Das Projekt einer kommentierten Werkausgabe Heinrich Bölls war von Anfang an auch ein Projekt der Heinrich-Böll-Stiftung. Schon vor dem eigentlichen Start zu der nun vorliegenden Ausgabe initiierte sie im Mai 1995 ein editionswissenschaftliches Kolloquium. An dieser Kölner Konferenz, die ohne die Unterstützung der Erbengemeinschaft Heinrich Bölls sowie des Heinrich-Böll-Archivs der Stadt Köln, namentlich ihres damaligen Leiters Viktor Böll, nicht zustande gekommen wäre, diskutierten die Herausgeber namhafter Großeditionen wie u.a. der Brecht-Ausgabe, der Ausgabe der Werke Heinrich von Kleists, die Herausgeber der Editionen von Günter Grass und Uwe Johnson die Anforderungen, denen eine Werkausgabe Heinrich Bölls gerecht werden müsste.

 Den nächsten Schritt und gleichsam den Auftakt zur Kölner Ausgabe in der nunmehr vorliegenden Form unternahm die Stiftung 1998 mit der Publikation der Broschüre Einem Autor folgen… Die in Kooperation mit der Erbengemeinschaft entstandene und im Verlag Kiepenheuer & Witsch erschienene Einführung zur Kölner Ausgabe präsentiert die Editionsprinzipen und demonstriert am Beispiel von zwei Probetexten den Aufbau des wissenschaftlichen Anhangs.
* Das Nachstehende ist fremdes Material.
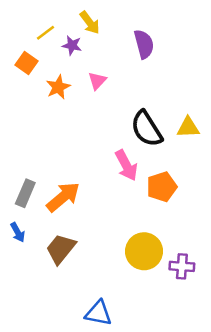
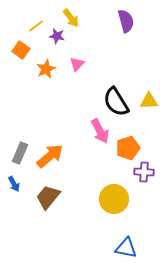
purple semicircle: (144, 44) -> (126, 21), moved
purple cross: (182, 266) -> (144, 172), moved
blue triangle: (99, 313) -> (126, 248), moved

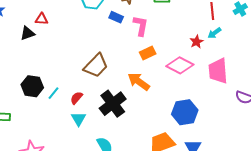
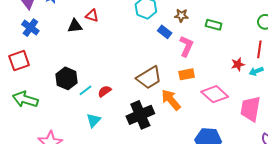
red star: (197, 42) -> (238, 64), moved
brown trapezoid: (96, 66) -> (149, 78), moved
red semicircle: (76, 98) -> (104, 91), moved
cyan triangle: (79, 119) -> (94, 120), moved

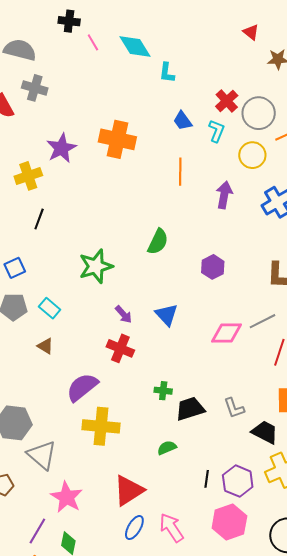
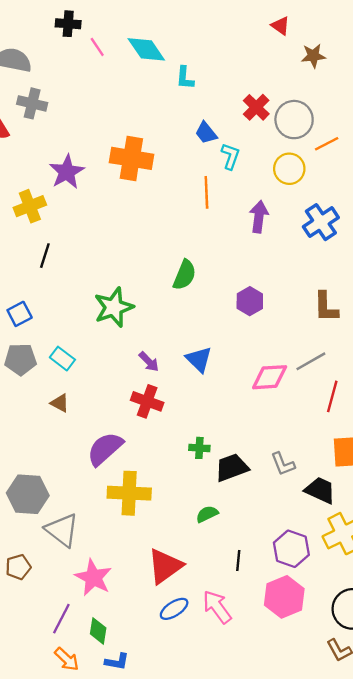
cyan L-shape: (217, 131) -> (230, 156), moved
black line: (207, 479) -> (238, 560), moved
blue ellipse: (134, 528) -> (174, 609), turned 30

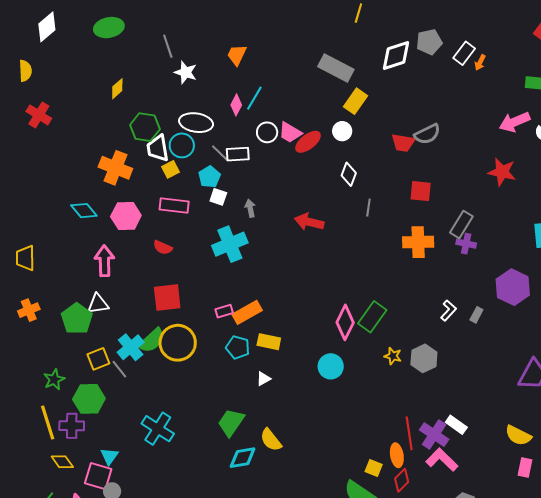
 Im Jahr 2001 folgten dann die maßgeblichen Schritte zur technischen Realisation der Ausgabe. Von der Herstellungsleitung des Verlags angestoßen und weitergeführt von zwei Informatikern der Universität Siegen, wurde eine spezielle Software entwickelt, die es ermöglicht, das gesamte erschlossene Korpus in einer umfangreichen digitalen Datenbank zu sichern und zur Grundlage für alle zukünftigen Ausgaben zu machen. Zudem stellte die an der Siegener Universität eingerichtete Arbeitsstelle eine zentrale digitale Arbeitsplattform zur Verfügung, die die Kommunikation zwischen den über verschiedene Länder verteilten Herausgebern erleichterte.
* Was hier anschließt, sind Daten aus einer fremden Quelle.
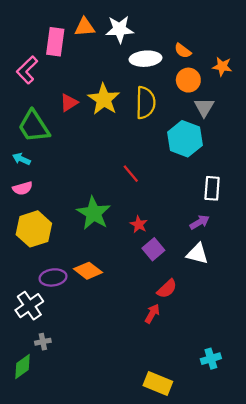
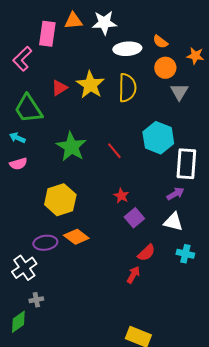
cyan hexagon: (185, 139) -> (158, 138), moved
white rectangle: (212, 188) -> (186, 164), size x1.4
green star: (94, 213) -> (71, 147), moved
yellow hexagon: (34, 229) -> (60, 200), moved
cyan cross: (211, 359) -> (185, 254), moved, turned 30

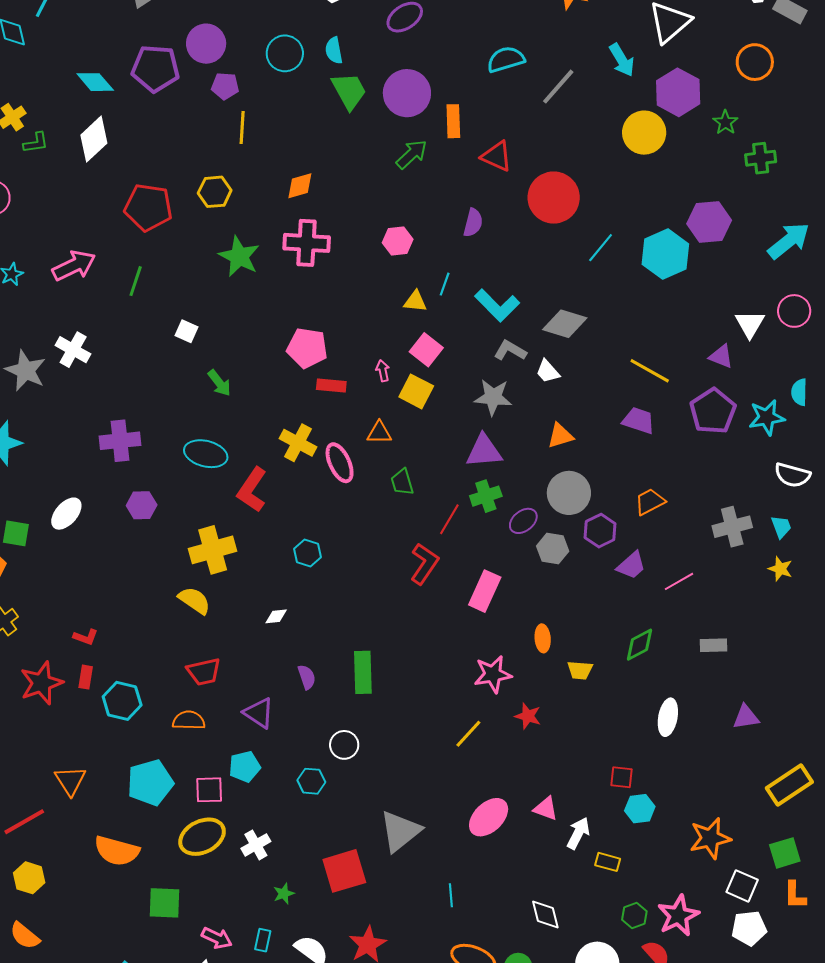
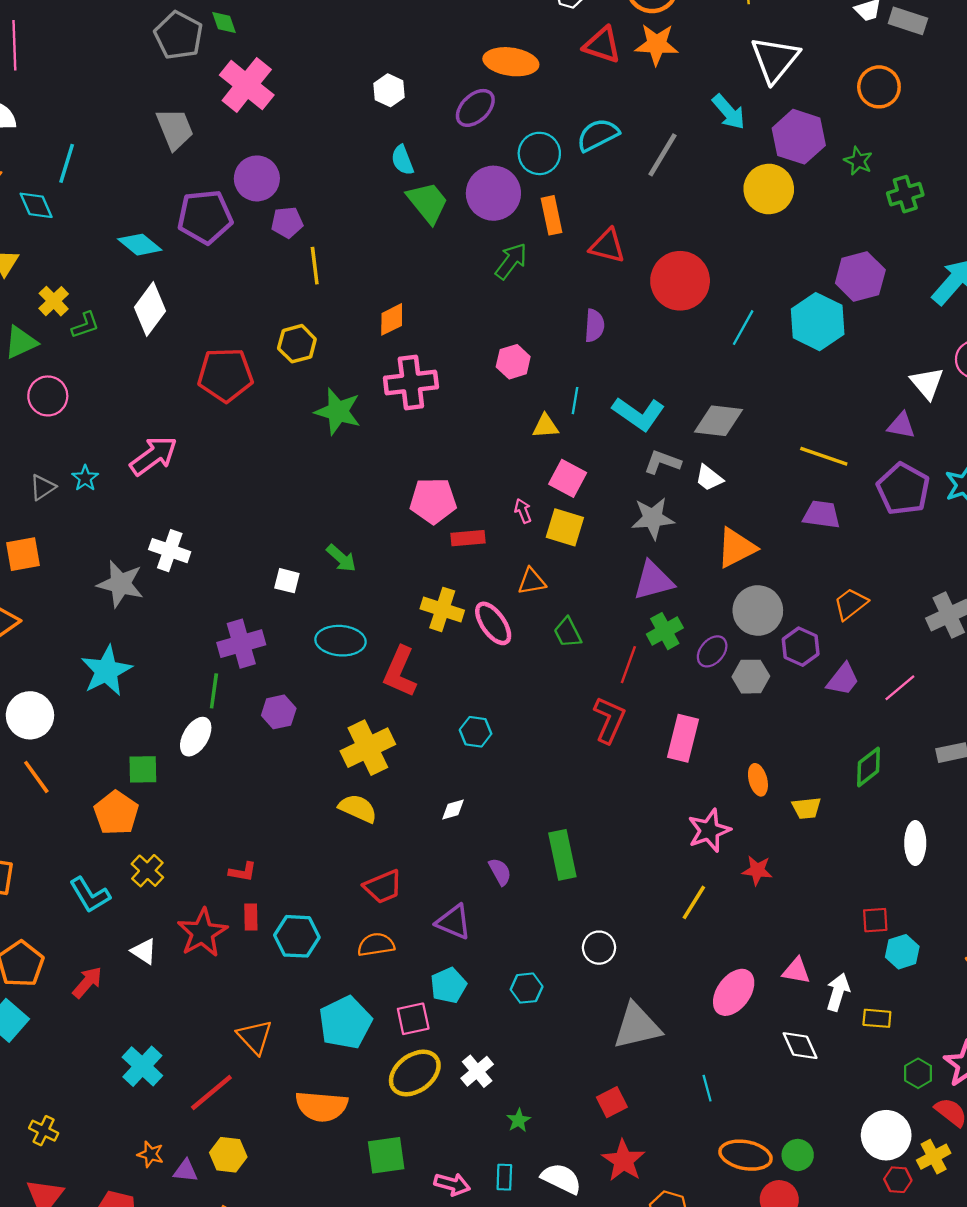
cyan circle: (285, 53) -> (539, 153), moved
green line: (136, 281) -> (214, 691), moved
white square: (187, 331) -> (287, 581), moved
orange triangle: (560, 436) -> (736, 548), size x1.4
white circle: (344, 745) -> (599, 948), moved
gray triangle: (400, 831) -> (637, 1026), turned 36
red square: (344, 871) -> (612, 1102), moved, size x0.6
white diamond: (545, 915) -> (800, 1046), moved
 Parallel dazu wurden von der Heinrich-Böll-Stiftung in Kooperation mit dem Heinrich-Böll-Archiv der StadtBibliothek Köln, der Erbengemeinschaft und der Universität Siegen regelmäßig Editionskonferenzen veranstaltet, die speziell der Vorbereitung der jeweils vom Editionsplan vorgesehenen Bände galten. Neben der Besprechung von editorischen Einzelfragen, die sich für jeden Band neu stellten, widmeten sich vor allem die ersten Konferenzen der Sichtung und Auswertung des von Annemarie und René Böll zur Verfügung gestellten und bis zur Übergabe an das Historische Archiv der Stadt Köln 2009 im Besitz der Erbengemeinschaft befindlichen Privatnachlasses. Im Gespräch von Herausgebern und Erbengemeinschaft konnte so aus dem in diesem Nachlass überlieferten Fundus von Texten eine repräsentative Auswahl geschaffen werden, die Heinrich Bölls Schreibanfänge in den 1930er Jahren dokumentiert.
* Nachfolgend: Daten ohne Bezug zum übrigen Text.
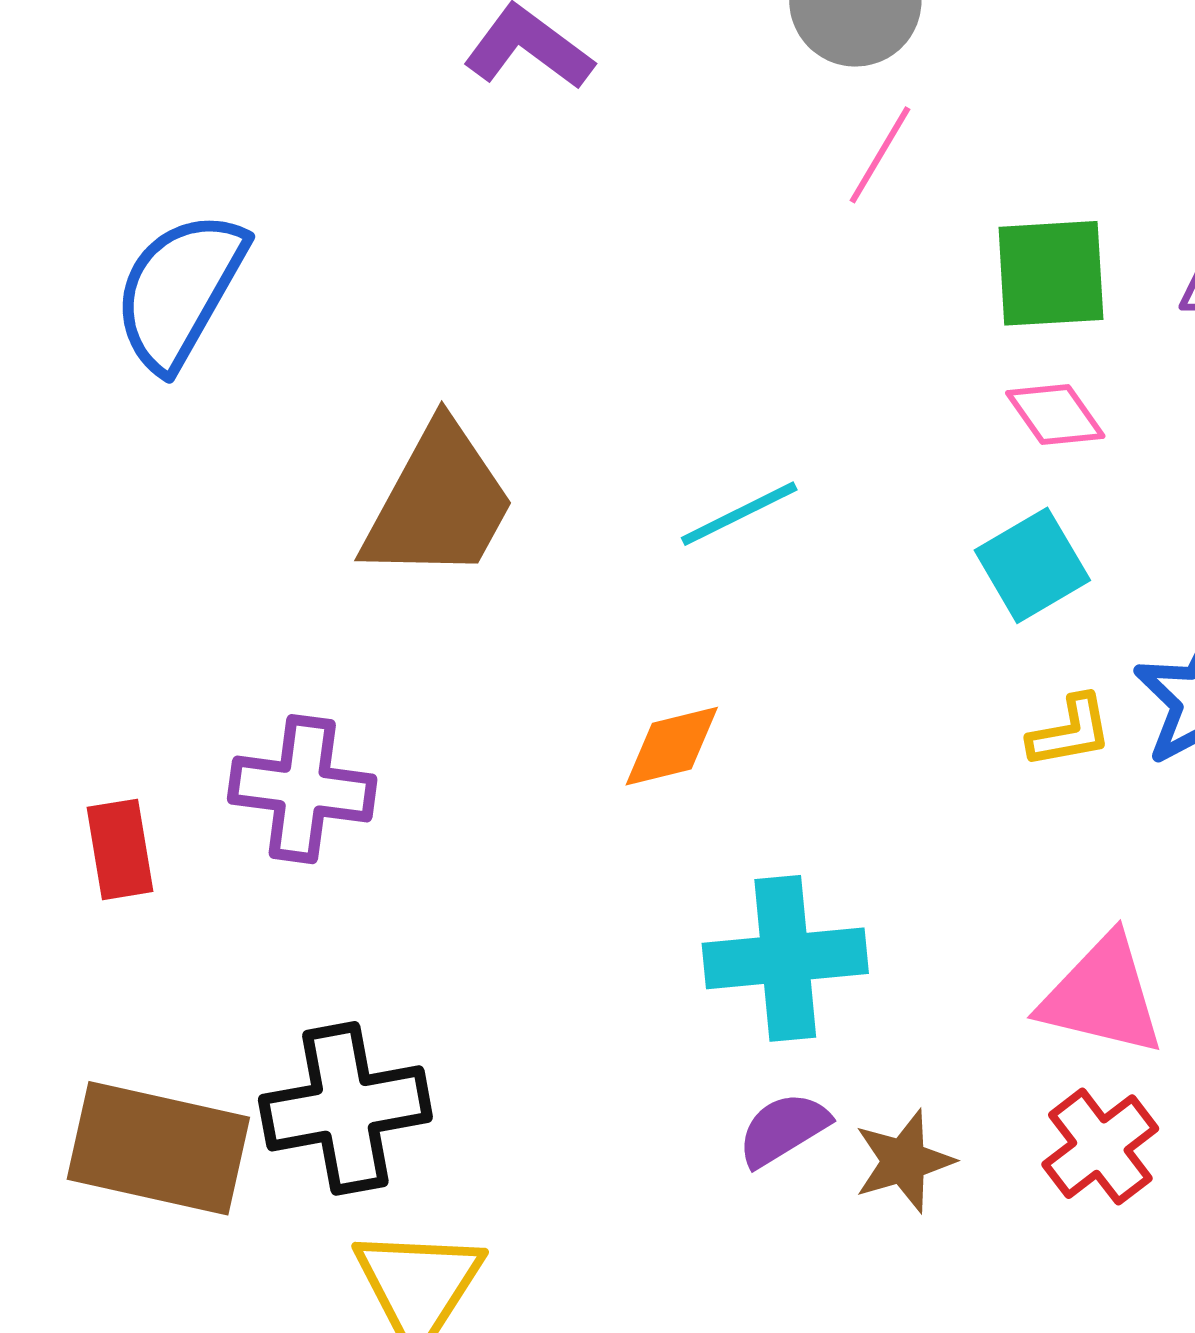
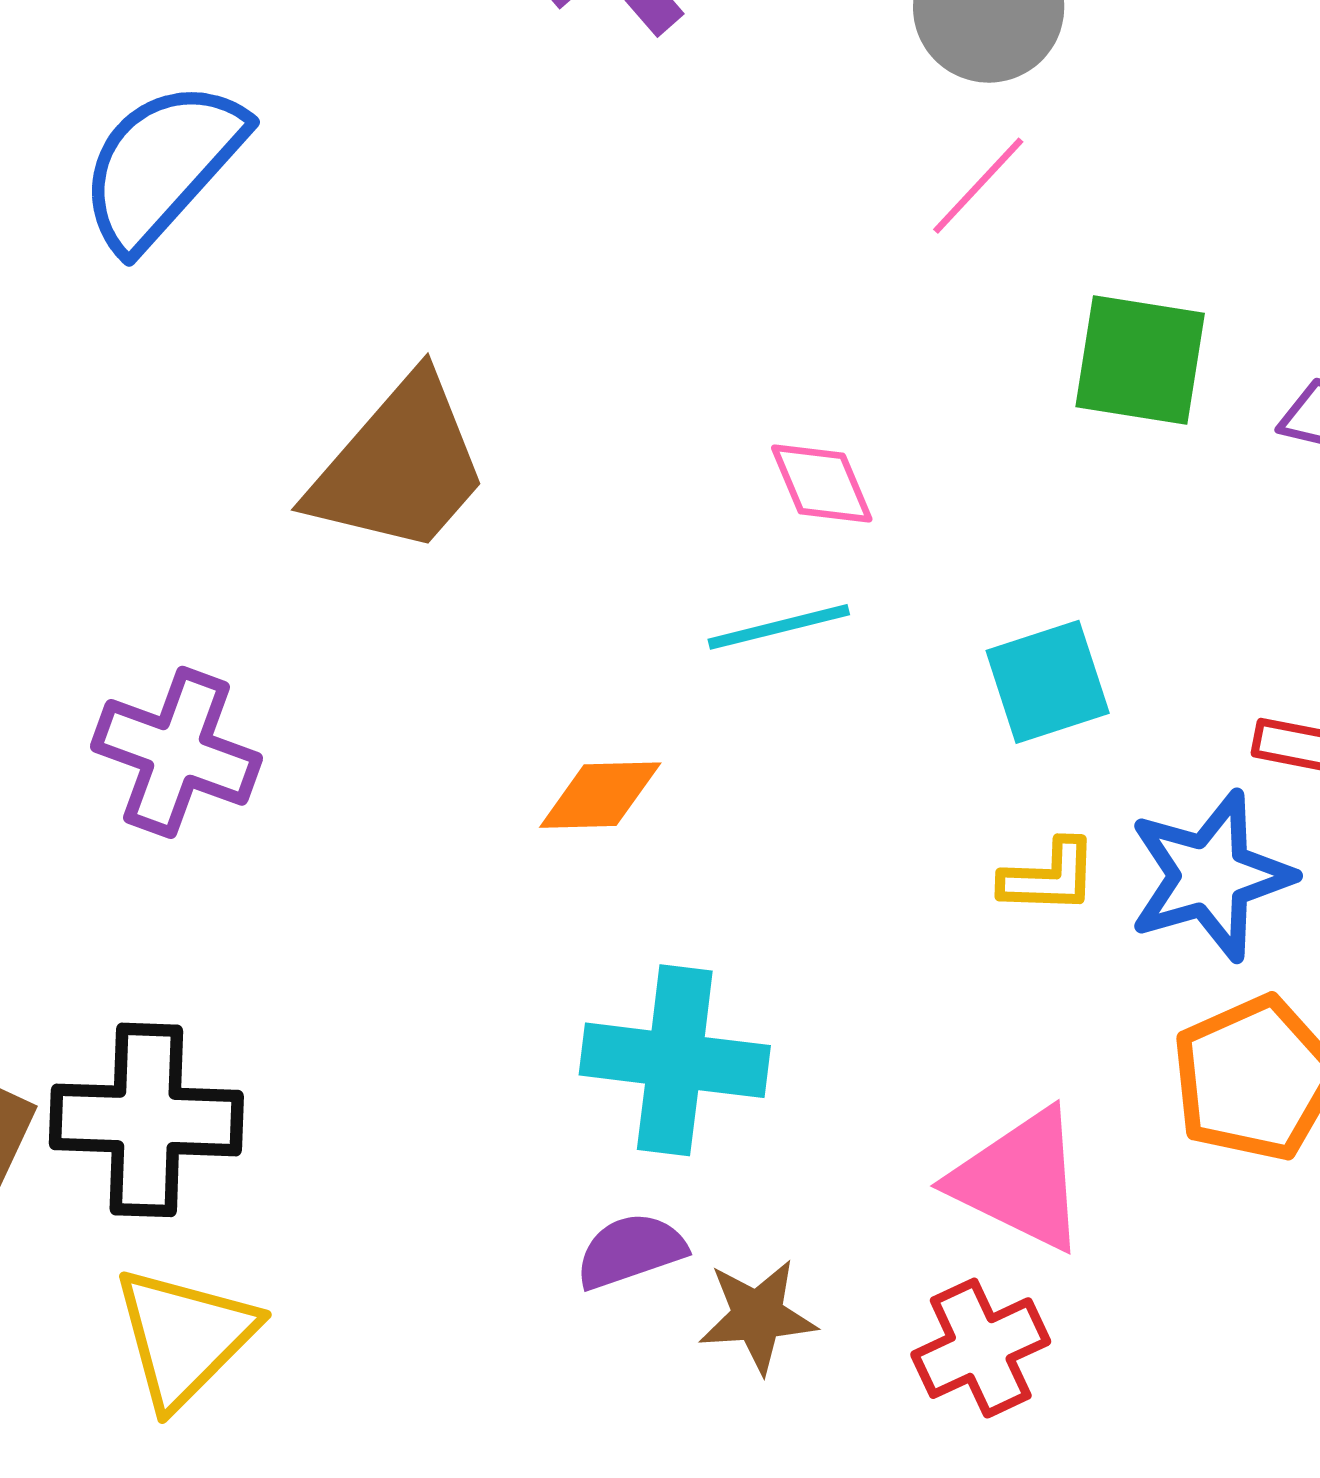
pink diamond: (1055, 415) -> (822, 483), moved
cyan line: (739, 514) -> (779, 627), moved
 Im November 2002 erschienen die ersten drei Bände der Ausgabe. Im festlichen Rahmen wurden sie vom damaligen Bundeskanzler Gerhard Schröder in den Räumen des Wallraf-Richartz-Museums vorgestellt. Seitdem erschienen in sieben weiteren Folgen jährlich zur Buchmesse drei weitere Bände. Mit der Präsentation der neunten Lieferung im November 2010 fand die Ausgabe im Beisein von Staatsminister Bernd Neumann als Beauftragter der Bundesregierung für Kultur und Medien in einem festlichen Akt in den Räumen der Heinrich-Böll-Stiftung in Berlin ihren Abschluss.

 Das Editionsprojekt der Kölner Ausgabe hat vielfache Förderung erfahren. Neben der Erbengemeinschaft Heinrich Böll, der Stadt Köln und dem Heinrich-Böll-Archiv der StadtBibliothek Köln sowie der Universität Siegen vor allem durch den Beauftragten der Bundesregierung für Kultur und Medien, dem Ministerium für Schule, Wissenschaft und Forschung des Landes Nordrhein-Westfalen, dem Ministerium für Städtebau und Wohnen, Kultur und Sport des Landes Nordrhein-Westfalen, der Deutschen Forschungsgemeinschaft, der Kunststiftung NRW sowie der Sparkasse KölnBonn. Unterstützt wurde die Kölner Ausgabe auch und maßgeblich von  René Böll. Nicht nur als Vertreter der Erbengemeinschaft, sondern auch als begleitender Leser des Kommentars und stets hilfsbereiter Ansprechpartner, dessen Hinweise und Anregungen in vielen Einzelfragen zu Klärung und besserem Verständnis beitrugen, hat er das Gelingen dieser im wahrsten Sinne des Wortes großen Ausgabe entscheidend mit befördert.